I have always been a big fan of the Thief series and I thought it would be a cool idea if I could sneak around in a Quake map killing monsters from the shadows. So after a lot of coding, biting of nails and plenty of test maps I finally found a way to create some stealth game play and I think it is a lot of fun. So I have setup a MOD page here with some screenshots and a video showing the basic stealth mechanics and hopefully I will find some other like minded people interested in my stealth project In the Shadows.
As always, feedback is welcome and any questions you may have please leave in the comments below.
Once the library scene was complete I moved on to my next project and discovered the delights of external light maps, which really made a big impact on the visuals. So I decided to return to the library scene and give it a new set of crispy shadows instead.
What started as a simple light map update turned into replacing all of the textures with higher resolutions versions and upgrading all of the model objects. I also discovered that external light maps don't do glow effects and had to mix and match light map types.
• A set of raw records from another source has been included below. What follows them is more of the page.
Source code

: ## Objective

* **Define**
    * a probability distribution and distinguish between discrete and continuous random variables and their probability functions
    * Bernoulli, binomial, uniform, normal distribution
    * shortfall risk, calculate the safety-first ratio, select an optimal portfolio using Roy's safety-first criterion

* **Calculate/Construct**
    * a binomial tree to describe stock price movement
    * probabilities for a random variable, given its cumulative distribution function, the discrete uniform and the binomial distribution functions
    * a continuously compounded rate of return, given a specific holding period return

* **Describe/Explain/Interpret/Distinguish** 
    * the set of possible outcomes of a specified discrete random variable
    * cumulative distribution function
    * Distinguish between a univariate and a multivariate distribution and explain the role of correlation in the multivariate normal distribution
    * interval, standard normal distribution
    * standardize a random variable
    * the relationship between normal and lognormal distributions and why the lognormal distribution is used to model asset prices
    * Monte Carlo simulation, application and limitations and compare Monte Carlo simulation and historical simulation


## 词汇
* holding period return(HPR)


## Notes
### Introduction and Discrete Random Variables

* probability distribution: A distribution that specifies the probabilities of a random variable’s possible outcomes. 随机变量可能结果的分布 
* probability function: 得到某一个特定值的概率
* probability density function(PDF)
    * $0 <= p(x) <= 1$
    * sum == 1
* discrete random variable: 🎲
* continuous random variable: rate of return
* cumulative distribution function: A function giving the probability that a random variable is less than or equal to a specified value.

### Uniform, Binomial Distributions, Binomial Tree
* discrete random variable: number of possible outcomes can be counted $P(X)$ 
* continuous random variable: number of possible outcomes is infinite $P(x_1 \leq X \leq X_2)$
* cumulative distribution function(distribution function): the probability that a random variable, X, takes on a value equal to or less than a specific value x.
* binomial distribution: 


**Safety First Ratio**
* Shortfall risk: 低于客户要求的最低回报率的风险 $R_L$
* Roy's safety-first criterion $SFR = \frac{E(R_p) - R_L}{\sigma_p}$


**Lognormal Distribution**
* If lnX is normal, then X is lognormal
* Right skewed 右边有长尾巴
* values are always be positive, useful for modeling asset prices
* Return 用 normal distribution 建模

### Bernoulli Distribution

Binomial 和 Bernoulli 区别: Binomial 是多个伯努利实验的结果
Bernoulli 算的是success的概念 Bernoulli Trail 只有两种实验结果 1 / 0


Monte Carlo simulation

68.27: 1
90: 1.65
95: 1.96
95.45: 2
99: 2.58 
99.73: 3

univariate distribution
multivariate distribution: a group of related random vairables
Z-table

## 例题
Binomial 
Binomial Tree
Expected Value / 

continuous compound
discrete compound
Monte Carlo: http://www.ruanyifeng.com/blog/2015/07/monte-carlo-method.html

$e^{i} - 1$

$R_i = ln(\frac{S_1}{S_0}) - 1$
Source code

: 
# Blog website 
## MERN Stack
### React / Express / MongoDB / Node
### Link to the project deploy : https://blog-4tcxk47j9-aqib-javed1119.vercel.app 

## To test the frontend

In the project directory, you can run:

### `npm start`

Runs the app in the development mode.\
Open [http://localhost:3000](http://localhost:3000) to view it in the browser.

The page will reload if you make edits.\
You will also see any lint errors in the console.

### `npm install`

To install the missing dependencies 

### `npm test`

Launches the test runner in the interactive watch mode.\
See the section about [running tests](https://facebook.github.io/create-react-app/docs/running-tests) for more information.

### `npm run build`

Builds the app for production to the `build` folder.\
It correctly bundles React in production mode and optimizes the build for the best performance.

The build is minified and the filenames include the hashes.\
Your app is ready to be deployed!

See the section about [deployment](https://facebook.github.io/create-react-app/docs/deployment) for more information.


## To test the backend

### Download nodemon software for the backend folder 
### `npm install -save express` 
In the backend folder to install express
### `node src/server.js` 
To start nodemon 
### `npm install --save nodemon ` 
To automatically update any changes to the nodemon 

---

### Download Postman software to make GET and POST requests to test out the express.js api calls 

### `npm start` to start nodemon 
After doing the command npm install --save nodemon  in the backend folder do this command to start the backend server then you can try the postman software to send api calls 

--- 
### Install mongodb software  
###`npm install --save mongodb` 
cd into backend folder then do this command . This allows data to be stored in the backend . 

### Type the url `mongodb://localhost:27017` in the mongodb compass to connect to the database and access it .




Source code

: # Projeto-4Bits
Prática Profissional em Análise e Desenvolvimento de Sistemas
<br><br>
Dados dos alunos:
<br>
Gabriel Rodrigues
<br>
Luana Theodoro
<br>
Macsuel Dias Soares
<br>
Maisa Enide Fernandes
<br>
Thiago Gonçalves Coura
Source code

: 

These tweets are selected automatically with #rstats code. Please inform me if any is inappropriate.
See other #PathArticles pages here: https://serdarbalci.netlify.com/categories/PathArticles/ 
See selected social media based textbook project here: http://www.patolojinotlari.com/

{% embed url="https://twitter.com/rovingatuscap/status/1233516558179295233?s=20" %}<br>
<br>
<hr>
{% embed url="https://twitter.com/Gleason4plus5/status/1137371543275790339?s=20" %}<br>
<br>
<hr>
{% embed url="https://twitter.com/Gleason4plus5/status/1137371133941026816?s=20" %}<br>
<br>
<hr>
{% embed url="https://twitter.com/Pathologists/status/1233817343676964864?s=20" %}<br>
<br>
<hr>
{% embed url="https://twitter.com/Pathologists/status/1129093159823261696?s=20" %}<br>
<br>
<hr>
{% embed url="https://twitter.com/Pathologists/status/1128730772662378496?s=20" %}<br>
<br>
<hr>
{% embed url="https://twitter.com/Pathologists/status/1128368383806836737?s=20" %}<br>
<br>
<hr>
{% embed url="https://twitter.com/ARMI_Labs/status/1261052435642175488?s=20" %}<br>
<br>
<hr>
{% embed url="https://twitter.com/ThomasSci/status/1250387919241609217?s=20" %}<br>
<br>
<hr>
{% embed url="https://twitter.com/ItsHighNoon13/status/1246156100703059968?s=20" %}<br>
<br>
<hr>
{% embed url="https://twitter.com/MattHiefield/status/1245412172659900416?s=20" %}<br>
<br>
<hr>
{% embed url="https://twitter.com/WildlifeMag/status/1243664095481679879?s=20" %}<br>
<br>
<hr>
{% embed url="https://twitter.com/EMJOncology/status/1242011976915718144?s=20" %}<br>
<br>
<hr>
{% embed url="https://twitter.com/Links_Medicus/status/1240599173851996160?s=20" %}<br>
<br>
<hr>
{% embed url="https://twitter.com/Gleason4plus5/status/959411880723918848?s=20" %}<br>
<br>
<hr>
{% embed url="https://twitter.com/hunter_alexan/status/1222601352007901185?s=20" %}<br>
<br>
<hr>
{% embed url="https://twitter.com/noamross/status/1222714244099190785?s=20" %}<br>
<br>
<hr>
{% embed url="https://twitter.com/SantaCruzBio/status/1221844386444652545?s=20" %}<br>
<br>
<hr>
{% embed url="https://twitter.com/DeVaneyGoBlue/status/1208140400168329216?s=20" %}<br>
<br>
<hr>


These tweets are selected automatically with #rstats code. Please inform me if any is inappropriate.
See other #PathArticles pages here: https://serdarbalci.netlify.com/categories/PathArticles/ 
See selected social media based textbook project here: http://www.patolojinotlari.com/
The white stone is from the banks of the river Danube taken over several days because of problems with the sunlight. The stones were from several sources and then glued together into a perfect grid cutting pattern.
The brown stone is from the back of the church in Pisa and luckily the sun was on the opposite side to me. When the church was being built they took stones from everywhere and it created an interesting patchwork of different types around the walls.
The regal blue wallpaper and door frame are from the Palazzo Vecchio in Florence. The wallpaper was covered in spot lights which caused all sorts of problem with tiling.
The door on the left was made from a frame belonging to a small church by the river in Pisa and the gold leaf inlay from a ceiling in the Palazzo Vecchio in Florence. A wood texture was blended over the top to make sure the door looked consistent.
The door on the right is from the back of the Baptistry next to the Santa Maria del Fiore in Florence. The door is a good copy of the original image and I only removed the shadows from the top.
One of my favourite textures in the palace set is the blue floor tile from the Piccolomini Library inside of the Siena Cathedral. The library was a small room connected to the nave and the walls were covered in 10 large frescoes. In the center of the room was a collection of music tomes and they were designed for giant hands!
The floor was covered in a sea of diamonds with hand painted crescent moon symbol in the middle. The tiles were not the originals from the 15th century, but there was plenty of wear and tear detail and special half diamond versions connected to an outer border. Unfortunately I did not take enough pictures of the floor and I ended up with a very small tileable texture.